È qui che vivono una giovane donna, Adazda (Ada, Milana Aguzarova), l’inseparabile fratello minore Dakko (Khetag Bibilov), al quale è costretta a fare anche un po’ da madre pure se poco più piccolo di lei, e il loro padre e padrone Zaur (Alik Karaev); mentre il figlio più grande, Akim (Soslan Khugaev), è andato a cercare fortuna lontano dalle polverose miniere del Caucaso e si è stabilito a Rostov, una vera città dove succedono tante cose, e non ha nessuna intenzione di tornare indietro. La loro madre è morta e Adazda deve provvedere a tutto quello che c’è da fare in casa, accollandosi il freddo focolare domestico come un destino ineluttabile ma al quale vorrebbe sfuggire confidando sulla complicità di Akim.
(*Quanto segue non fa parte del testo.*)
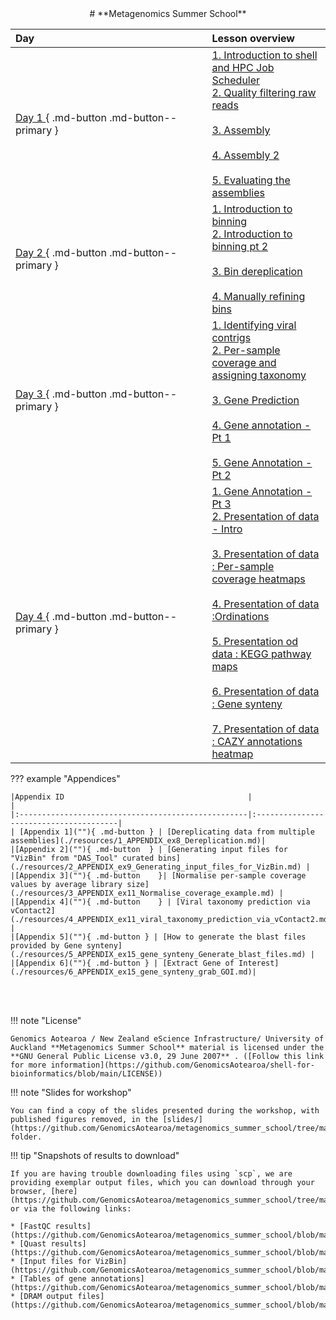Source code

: <center>
# **Metagenomics Summer School**
</center>




|<div style="width:290px"> **Day**</div>                                         | **Lesson overview**                           | 
|:---------------------------------------------------|:---------------------------------------|
|[  Day 1  ](""){ .md-button .md-button--primary }   | [1. Introduction to shell and HPC Job Scheduler](./day1/ex1_bash_and_scheduler.md)<br>[2. Quality filtering raw reads](./day1/ex2_quality_filtering.md)</br><br>[3. Assembly](./day1/ex3_assembly.md)</br><br>[4. Assembly 2](./day1/ex4_assembly.md)</br><br>[5. Evaluating the assemblies](./day1/ex5_evaluating_assemblies.md)</br>                                       |
|[  Day 2  ](""){ .md-button .md-button--primary }   | [1. Introduction to binning](./day2/ex6_initial_binning.md)<br>[2. Introduction to binning pt 2](./day2/ex7_initial_binning.md)</br><br>[3. Bin dereplication](./day2/ex8_bin_dereplication.md)</br><br>[4. Manually refining bins](./day2/ex9_refining_bins.md)</br>                                        |
|[  Day 3  ](""){ .md-button .md-button--primary }   |[1. Identifying viral contrigs](./day3/ex10_viruses.md)<br>[2. Per-sample coverage and assigning taxonomy](./day3/ex11_coverage_and_taxonomy.md)</br><br>[3. Gene Prediction](./day3/ex12_gene_prediction.md)</br><br>[4. Gene annotation - Pt 1](./day3/ex12_gene_prediction.md)</br><br>[5. Gene Annotation - Pt 2](./day3/ex14_gene_annotation_part2.md)</br>                                     |
|[  Day 4  ](""){ .md-button .md-button--primary }   |[1. Gene Annotation - Pt 3](./day4/ex15_gene_annotation_part3.md)<br>[2. Presentation of data - Intro](./day4/ex16a_data_presentation_Intro.md)</br><br>[3. Presentation of data : Per-sample coverage heatmaps](./day4/ex16b_data_presentation_Coverage.md)</br><br>[4. Presentation of data :Ordinations](./day4/ex16c_OPTIONAL_data_presentation_Ordination.md)</br><br>[5. Presentation od data : KEGG pathway maps](./day4/ex16d_data_presentation_KEGG_pathways.md)</br><br>[6. Presentation of data : Gene synteny](./day4/ex16e_data_presentation_Gene_synteny.md)</br><br>[7. Presentation of data : CAZY annotations heatmap](./day4/ex16f_OPTIONAL_data_presentation_CAZy_annotations.md)</br>                                        |




??? example "Appendices"

    |Appendix ID                                         |                        | 
    |:---------------------------------------------------|:---------------------------------------|
    | [Appendix 1](""){ .md-button } | [Dereplicating data from multiple assemblies](./resources/1_APPENDIX_ex8_Dereplication.md)|
    |[Appendix 2](""){ .md-button  } | [Generating input files for "VizBin" from "DAS_Tool" curated bins](./resources/2_APPENDIX_ex9_Generating_input_files_for_VizBin.md) |
    |[Appendix 3](""){ .md-button    }| [Normalise per-sample coverage values by average library size](./resources/3_APPENDIX_ex11_Normalise_coverage_example.md) |
    |[Appendix 4](""){ .md-button    } | [Viral taxonomy prediction via vContact2](./resources/4_APPENDIX_ex11_viral_taxonomy_prediction_via_vContact2.md) |
    |[Appendix 5](""){ .md-button } | [How to generate the blast files provided by Gene synteny](./resources/5_APPENDIX_ex15_gene_synteny_Generate_blast_files.md) |
    |[Appendix 6](""){ .md-button } | [Extract Gene of Interest](./resources/6_APPENDIX_ex15_gene_synteny_grab_GOI.md)|


<br>
<br>

!!! note "License" 

    Genomics Aotearoa / New Zealand eScience Infrastructure/ University of Auckland **Metagenomics Summer School** material is licensed under the **GNU General Public License v3.0, 29 June 2007** . ([Follow this link for more information](https://github.com/GenomicsAotearoa/shell-for-bioinformatics/blob/main/LICENSE))

!!! note "Slides for workshop"

    You can find a copy of the slides presented during the workshop, with published figures removed, in the [slides/](https://github.com/GenomicsAotearoa/metagenomics_summer_school/tree/master/slides) folder.


!!! tip "Snapshots of results to download"

    If you are having trouble downloading files using `scp`, we are providing exemplar output files, which you can download through your browser, [here](https://github.com/GenomicsAotearoa/metagenomics_summer_school/tree/master/docs/resources), or via the following links: 
    
    * [FastQC results](https://github.com/GenomicsAotearoa/metagenomics_summer_school/blob/master/docs/resources/fastqc_results.zip)
    * [Quast results](https://github.com/GenomicsAotearoa/metagenomics_summer_school/blob/master/docs/resources/quast_results.zip)
    * [Input files for VizBin](https://github.com/GenomicsAotearoa/metagenomics_summer_school/blob/master/docs/resources/vizbin_files.zip)
    * [Tables of gene annotations](https://github.com/GenomicsAotearoa/metagenomics_summer_school/blob/master/docs/resources/example_annotation_tables.zip)
    * [DRAM output files](https://github.com/GenomicsAotearoa/metagenomics_summer_school/blob/master/docs/resources/DRAM_results.zip)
La famiglia di Zaur è parte della minoranza islamica della città, dove la femmina è proprietà del maschio. Per questo Adazda è costretta a rinunciare alle lusinghe di ragazzi e cosmetici, e ai capelli lunghi, che solo tagliati corti il padre le permette di portarli al sole e al vento del Caucaso – quando apre la porta di casa chiusa a chiave, di cui ha solo lui le chiavi, per accompagnarla con la sua scassata Lada Niva turchese pastello a lavorare in un piccolissimo alimentari frequentato soprattutto da bambini.
Questo film (disponibile in lingua originale su RaiPlay) della giovane regista russa Kira Kovalenko – artista dal talento registico e di scrittura (racconta che questo film le è stato ispirato dalla lettura di William Faulkner) cristallino, certamente maturato dopo migliaia di chilometri di pellicola occidentale passata davanti ai suoi occhi castani – ha quella atroce bellezza che il cinema italiano ha perduto da tempo, che non cerca neanche più – escludendo forse Edoardo De Angelis e anche, in parte, Matteo Garrone –, così come è ridotto il nostro cinematografo a un dozzinale romanesco assunto a lingua nazionale; bellezza che in Europa si può ancora rintracciare nel cinema dei fratelli Dardenne, e, oltreoceano, in certo ancora prezioso cinema indipendente americano (Boys don’t cry, 1999, della statunitense Kimberly Peirce ad esempio, per non scomodare la intramontabile e iniziatica Lezione di John Cassavetes). La Kovalenko è autrice e sceneggiatrice di due film, Ada appunto, del 2021, e Sofichka, del 2016, sempre ambientato nel Caucaso meridionale dove racconta le vicende di due innamorati sospesi sulla tragedia della Seconda guerra mondiale. E la regista russa non si perde in operazioni intellettualistiche ma compie un chiaro atto politico in questi suoi primi lavori, perché sceglie di raccontarci la sua terra d’origine, nata a Nal’čik il 12 dicembre del 1989, e non cerca certo ispirazioni in luoghi che non conosce, che non sa: insomma, non perde tempo ed energie a inventare mondi, ed è grazie a questa scelta, che è anche estetica etica e morale, che con questo suo secondo lavoro si è aggiudicata il Premio Un Certain Regard a Cannes.
Fermarsi a guardare chi abbiamo accanto per raccontarlo a chi non c’era, è l’atto più rivoluzionario che ci sia.